Board OKs Plan for Apartments in Former Orphanage in Burlington


  • Natalie Williams
Developer Eric Farrell has won approval to convert a former orphanage currently owned by Burlington College into an apartment complex. 

The Burlington Development Review Board voted unanimously Monday evening to approve Farrell's application, granting him permission to redevelop the 19th century building into 63 studio and one-bedroom apartments.

Burlington College bought the property in 2010 with plans to renovate the aging structure, but its financial problems got in the way. The college sold most of its lakefront campus to Farrell to reduce its debt, and officials also agreed last January to sell Farrell the former orphanage for $2 million.

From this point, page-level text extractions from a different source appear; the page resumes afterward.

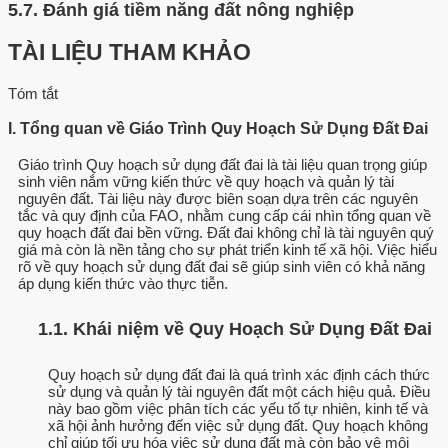
5.7.
Đánh giá tiềm năng đất nông nghiệp
TÀI LIỆU THAM KHẢO
Tóm tắt
I. Tổng quan về Giáo Trình Quy Hoạch Sử Dụng Đất Đai
Giáo trình Quy hoạch sử dụng đất đai là tài liệu quan trọng giúp
sinh viên nắm vững kiến thức về quy hoạch và quản lý tài
nguyên đất. Tài liệu này được biên soạn dựa trên các nguyên
tắc và quy định của FAO, nhằm cung cấp cái nhìn tổng quan về
quy hoạch đất đai bền vững. Đất đai không chỉ là tài nguyên quý
giá mà còn là nền tảng cho sự phát triển kinh tế xã hội. Việc hiểu
rõ về quy hoạch sử dụng đất đai sẽ giúp sinh viên có khả năng
áp dụng kiến thức vào thực tiễn.
1.1. Khái niệm về Quy Hoạch Sử Dụng Đất Đai
Quy hoạch sử dụng đất đai là quá trình xác định cách thức
sử dụng và quản lý tài nguyên đất một cách hiệu quả. Điều
này bao gồm việc phân tích các yếu tố tự nhiên, kinh tế và
xã hội ảnh hưởng đến việc sử dụng đất. Quy hoạch không
chỉ giúp tối ưu hóa việc sử dụng đất mà còn bảo vệ môi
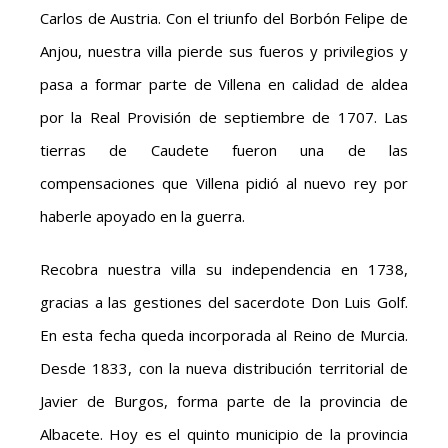
Carlos de Austria. Con el triunfo del Borbón Felipe de
Anjou, nuestra villa pierde sus fueros y privilegios y
pasa a formar parte de Villena en calidad de aldea
por la Real Provisión de septiembre de 1707. Las
tierras de Caudete fueron una de las
compensaciones que Villena pidió al nuevo rey por
haberle apoyado en la guerra.
Recobra nuestra villa su independencia en 1738,
gracias a las gestiones del sacerdote Don Luis Golf.
En esta fecha queda incorporada al Reino de Murcia.
Desde 1833, con la nueva distribución territorial de
Javier de Burgos, forma parte de la provincia de
Albacete. Hoy es el quinto municipio de la provincia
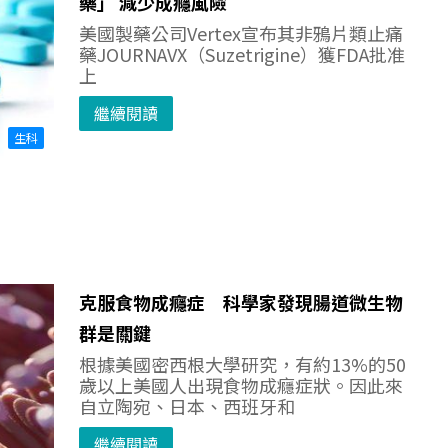
藥」 減少成癮風險
美國製藥公司Vertex宣布其非鴉片類止痛
藥JOURNAVX（Suzetrigine）獲FDA批准
上
繼續閱讀
生科
克服食物成癮症 科學家發現腸道微生物
群是關鍵
根據美國密西根大學研究，有約13%的50
歲以上美國人出現食物成癮症狀。因此來
自立陶宛、日本、西班牙和
繼續閱讀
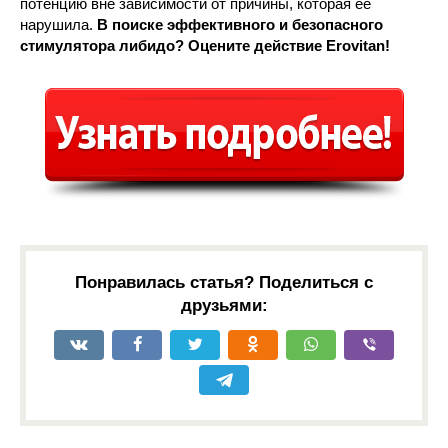
потенцию вне зависимости от причины, которая ее
нарушила.
В поиске эффективного и безопасного
стимулятора либидо? Оцените действие Erovitan!
Понравилась статья? Поделиться с
друзьями:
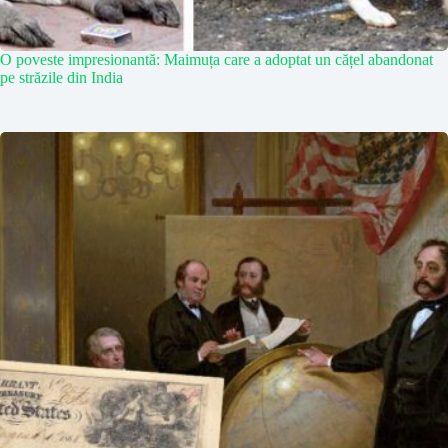
O poveste impresionantă: Maimuța care a adoptat un cățel abandonat
pe străzile din India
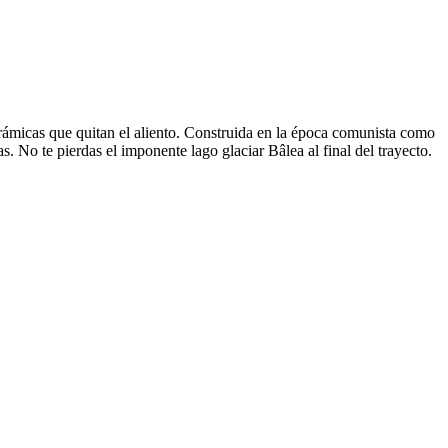
orámicas que quitan el aliento. Construida en la época comunista como
as. No te pierdas el imponente lago glaciar Bâlea al final del trayecto.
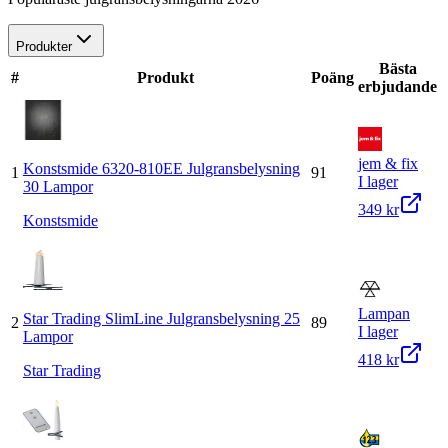
Produkter
Bästa
#
Produkt
Poäng
erbjudande
jem & fix
Konstsmide 6320-810EE Julgransbelysning
1
91
I lager
30 Lampor
349 kr
Konstsmide
Lampan
Star Trading SlimLine Julgransbelysning 25
2
89
I lager
Lampor
418 kr
Star Trading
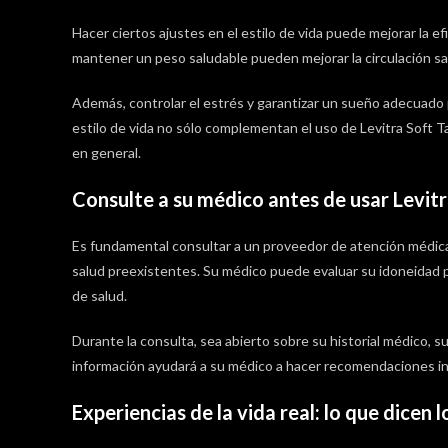
Hacer ciertos ajustes en el estilo de vida puede mejorar la efic
mantener un peso saludable pueden mejorar la circulación sa
Además, controlar el estrés y garantizar un sueño adecuado 
estilo de vida no sólo complementan el uso de Levitra Soft T
en general.
Consulte a su médico antes de usar Levit
Es fundamental consultar a un proveedor de atención médica
salud preexistentes. Su médico puede evaluar su idoneidad 
de salud.
Durante la consulta, sea abierto sobre su historial médico, 
información ayudará a su médico a hacer recomendaciones inf
Experiencias de la vida real: lo que dicen l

The college will continue to occupy a newer addition to the building. Farrell has agreed to give students who want to rent his market-rate apartments first priority. 

Farrell is also drawing up plans to construct nearly 800 units of housing on the land surrounding the orphanage, though he has not yet submitted an application to the city. While that project has already generated significant debate among residents, only a few neighbors showed up at the August 18 public hearing on the orphanage proposal, and no one attended Monday's meeting. 

The DRB also approved the Committee on Temporary Shelter's application to run a warming shelter on South Winooski Avenue in a building owned by the Champlain Housing Trust. COTS operated its day station out of the same building until a flood in 2012. Its executive director, Rita Markley, said Monday that the day station will return temporarily to South Winooski Avenue while the organization expands its headquarters on North Avenue.

Open from November to March, the shelter will provide beds for the homeless, including people who have been using drugs or drinking, though substances won't be permitted on site. The Champlain Valley Office of Economic Opportunity ran what was widely considered a successful warming shelter last winter.